VisR Ultrasound for Noninvasively Monitoring Renal Allograft Health

Renal transplantation is the most desirable and cost effective treatment for end stage renal disease, but 20-30% of allografts fail in living recipients by 10 years, and prolonging graft health is one of the major unmet needs for transplant patients. Although graft health is extended by preemptive treatments that prevent irreversible damage, intervention is inadequately motivated by current transplant monitoring methods. Noninvasive methods, including changes in serial serum creatinine levels, lack sensitivity and specificity. In the absence of reliable noninvasive biomarkers, invasive biopsy remains the standard for assessing transplant health, but surveillance or "protocol" biopsies are associated with morbidity and cost and are therefore controversial in stable, unsensitized patients. The lack of a demonstrated, noninvasive biomarker for allograft health - one that identifies early graft degeneration with sufficient sensitivity and specificity to motivate appropriate biopsy and enable timely intervention - represents a major gap in renal transplant management.

To fill this gap, the proposed re-search aims to demonstrate Viscoelastic Response (VisR) ultrasound, a novel acoustic radiation force (ARF)-based technology that noninvasively interrogates the viscoelastic properties of tissue, for monitoring renal allograft health. The investigators hypothesize that in vivo VisR ultrasound delineates renal allograft dysfunction earlier and with greater sensitivity and specificity than serum creatinine concentration in renal allograft recipients.

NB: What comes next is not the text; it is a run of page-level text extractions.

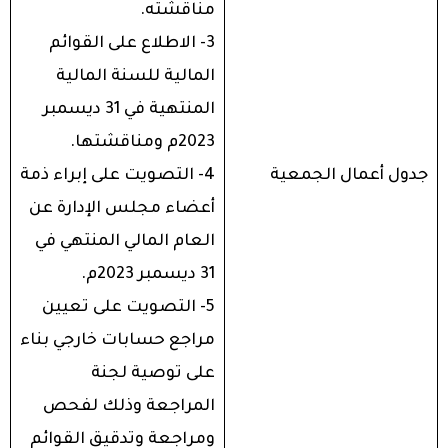
مناقشته.
3- الاطلاع على القوائم
المالية للسنة المالية
المنتهية في 31 ديسمبر
2023م ومناقشتها.
جدول أعمال الجمعية
4- التصويت على إبراء ذمة
أعضاء مجلس الإدارة عن
العام المالي المنتهي في
31 ديسمبر 2023م.
5- التصويت على تعيين
مراجع حسابات خارجي بناء
على توصية لجنة
المراجعة وذلك لفحص
ومراجعة وتدقيق القوائم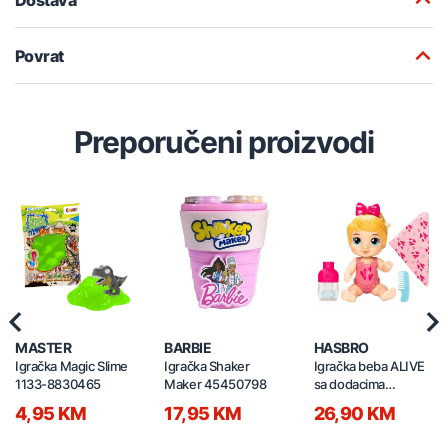
Povrat
Preporučeni proizvodi
Previous
Nex
MASTER
BARBIE
HASBRO
Igračka Magic Slime
Igračka Shaker
Igračka beba ALIVE
1133-8830465
Maker 45450798
sa dodacima
30235647
4,95 KM
17,95 KM
26,90 KM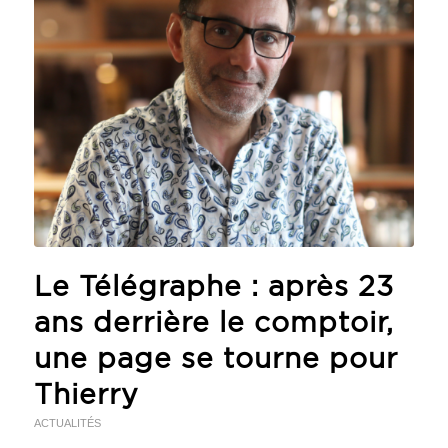
Le Télégraphe : après 23
ans derrière le comptoir,
une page se tourne pour
Thierry
ACTUALITÉS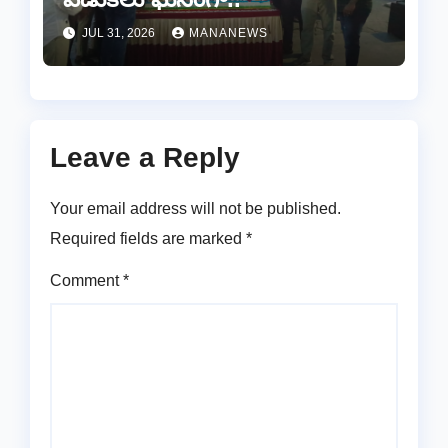
JUL 31, 2026
MANANEWS
Leave a Reply
Your email address will not be published.
Required fields are marked
*
Comment
*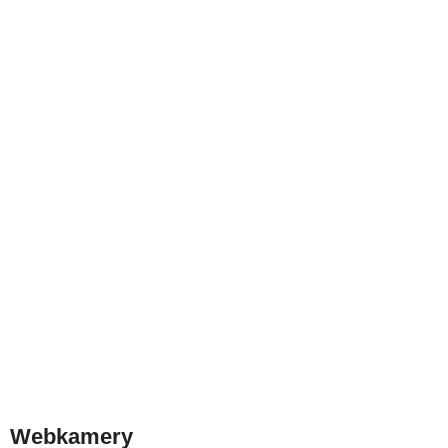
Webkamery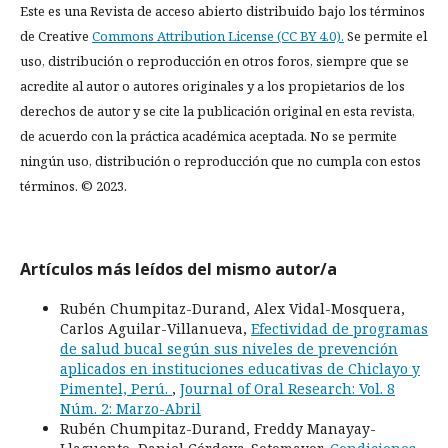
Este es una Revista de acceso abierto distribuido bajo los términos
de Creative
Commons Attribution License (CC BY 4.0).
Se permite el
uso, distribución o reproducción en otros foros, siempre que se
acredite al autor o autores originales y a los propietarios de los
derechos de autor y se cite la publicación original en esta revista,
de acuerdo con la práctica académica aceptada. No se permite
ningún uso, distribución o reproducción que no cumpla con estos
términos. © 2023.
Artículos más leídos del mismo autor/a
Rubén Chumpitaz-Durand, Alex Vidal-Mosquera,
Carlos Aguilar-Villanueva,
Efectividad de programas
de salud bucal según sus niveles de prevención
aplicados en instituciones educativas de Chiclayo y
Pimentel, Perú.
,
Journal of Oral Research: Vol. 8
Núm. 2: Marzo-Abril
Rubén Chumpitaz-Durand, Freddy Manayay-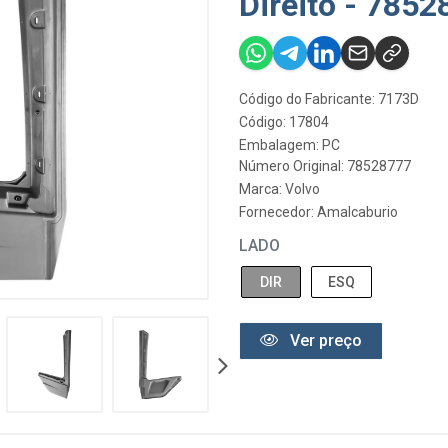
Direito - 785
Código do Fabricante: 7173D
Código: 17804
Embalagem: PC
Número Original: 78528777
Marca:
Volvo
Fornecedor:
Amalcaburio
LADO
DIR
ESQ
Ver preço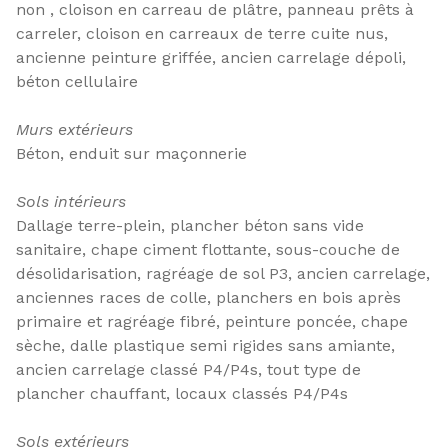
non , cloison en carreau de plâtre, panneau prêts à
carreler, cloison en carreaux de terre cuite nus,
ancienne peinture griffée, ancien carrelage dépoli,
béton cellulaire
Murs extérieurs
Béton, enduit sur maçonnerie
Sols intérieurs
Dallage terre-plein, plancher béton sans vide
sanitaire, chape ciment flottante, sous-couche de
désolidarisation, ragréage de sol P3, ancien carrelage,
anciennes races de colle, planchers en bois après
primaire et ragréage fibré, peinture poncée, chape
sèche, dalle plastique semi rigides sans amiante,
ancien carrelage classé P4/P4s, tout type de
plancher chauffant, locaux classés P4/P4s
Sols extérieurs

To test this hypothesis, the investigators will determine which VisR outcome metrics detect renal allograft dysfunction clinically by performing serial VisR imaging in living donor (LD) and deceased donor (DD) transplant recipients. Imaging results will be compared to biopsy findings to determine VisR's ability to detect dysfunction. The investigators will also compare serial VisR and serum creatinine outcomes in terms of ability to detect renal allograft dysfunction and the timeliness of detection.